What is the measured effectiveness of the 2025-2026 H3N2 vaccine in different age groups?
Executive summary
Early, preprint and government reporting indicates the 2025–26 influenza vaccine is providing strong protection against serious H3N2 illness in children but more modest protection in adults: UKHSA and UK government summaries report 70–75% effectiveness at preventing hospital attendance in children aged 2–17 and about 30–40% effectiveness in adults [1] [2]. European and WHO reports warn a drifted H3N2 subclade K is circulating widely and could affect overall VE; laboratory antigenic testing and surveillance data are cited in those reports [3] [4].

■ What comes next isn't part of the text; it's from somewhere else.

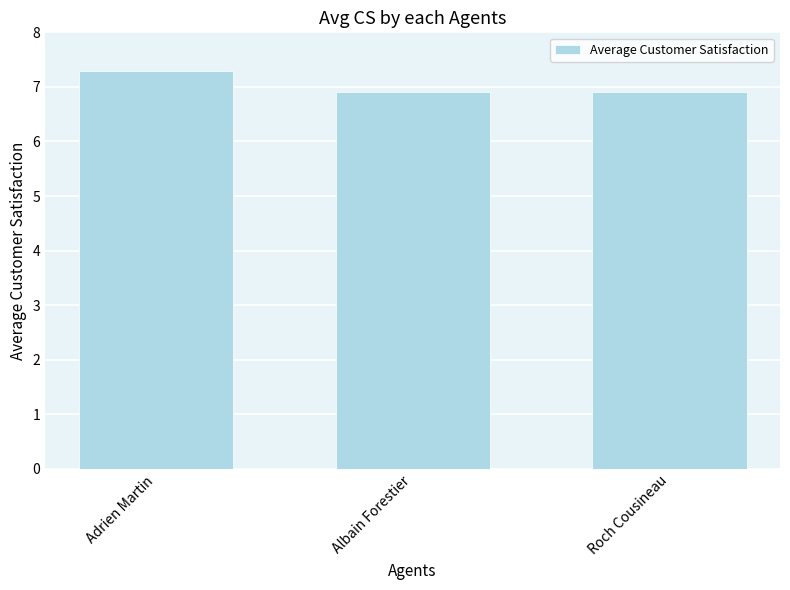

What position from the left is Roch Cousineau?

3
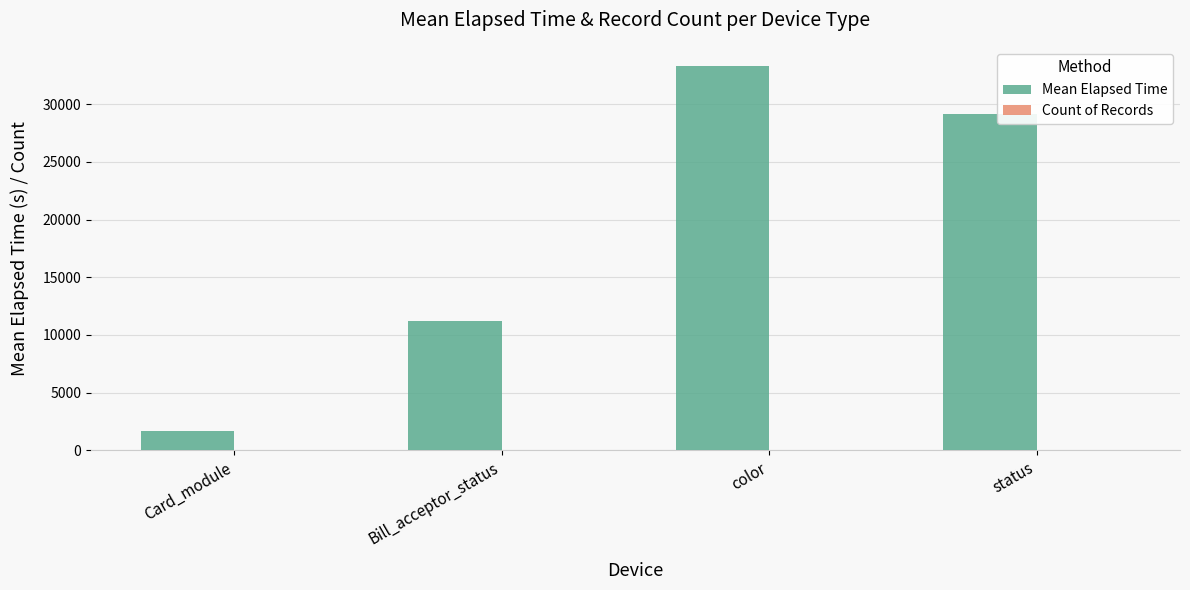

At which category is the sum across all series the highest?

color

1. Hard numbers: what the early VE estimates say
The UK Health Security Agency’s early, preprint VE analysis — highlighted by UK government communications and news outlets — finds the 2025–26 vaccine reduces the chance of hospital attendance by roughly 70–75% in children aged 2–17 and by about 30–40% in adults [1] [2] [5]. These figures are described as “early” and derived from emergency department and hospital-attendance outcomes rather than final, peer‑reviewed national VE estimates [1] [5].
2. Why children look better protected than adults
UKHSA’s early data and government messaging emphasize that protection in children is “particularly encouraging” despite dominance of the drifted subclade K; those messages frame high VE in children as a robust finding from the preprint analysis [2]. Available sources do not mention detailed mechanistic explanations in those briefs, but reporting and agency summaries link higher pediatric VE to observed hospital-attendance reductions in that age band [2] [5].
3. The circulating virus: subclade K and the vaccine match problem
European Centre for Disease Prevention and Control (ECDC) and WHO assessments document the rapid rise of a drifted A(H3N2) subclade K with multiple haemagglutinin substitutions relative to the 2025–26 vaccine reference strain; ECDC warns the subclade shows substantial divergence from the vaccine virus [3]. WHO serology papers describe human and ferret assay results and note ongoing diversification of clade 2a.3a.1 viruses, which underpins concern about potential reductions in population-level protection [4].
4. Reconciling lab data and real-world VE — competing signals
Laboratory antigenic testing shows some reductions in recognition of recent H3N2 viruses by vaccine strains, prompting caution that clinical VE could be affected [4] [6]. Yet the UKHSA preprint reports meaningful real‑world protection against hospital attendance in children and moderate adult protection, illustrating a common situation: antigenic drift can reduce—but does not necessarily eliminate—clinical protection, especially against severe outcomes [1] [2] [6].
5. Wider surveillance and geography matter
Reports emphasize that the subclade K proportion varies by region — ECDC notes near‑half prevalence in EU/EEA submissions and other sources document its spread to multiple countries — so VE measured in the UK may not directly translate to other countries where different subclades predominate or where vaccine formulations (egg‑ vs cell‑propagated) differ [3] [4] [7]. CDC materials reiterate national vaccination recommendations but available CDC pages in the search set do not yet provide detailed US-specific VE estimates for H3N2 in 2025–26 [8].
6. Limits, caveats and unanswered questions
The primary VE numbers come from a preprint and early surveillance analyses; UKHSA’s findings are described as interim and not yet peer‑reviewed [1] [2]. Laboratory and genomic reports show a drifted subclade that could change VE as the season unfolds, and regional differences in circulating viruses and vaccine production methods can alter effectiveness locally [3] [4]. Available sources do not provide finalized, peer‑reviewed age‑stratified VE estimates across all countries or longer-term effectiveness [1].
7. Practical takeaway for clinicians and the public
Public‑facing agencies and professional outlets continue to advise vaccination as the best available tool to reduce severe outcomes; the UK and U.S. guidance reiterates vaccination for everyone ≥6 months and notes substantial vaccine supply and distribution plans [8] [2] [9]. Given the early evidence — strong pediatric protection and modest adult protection against hospital attendance — vaccination is positioned as particularly important to prevent severe illness even in a partially mismatched season [2] [5].
Sources cited above are the UKHSA preprint and related UK government release [1] [2], contemporaneous reporting and analysis [5] [7], WHO serology and vaccine‑composition documents [4], ECDC risk brief on subclade K [3], and U.S. CDC seasonal guidance [8].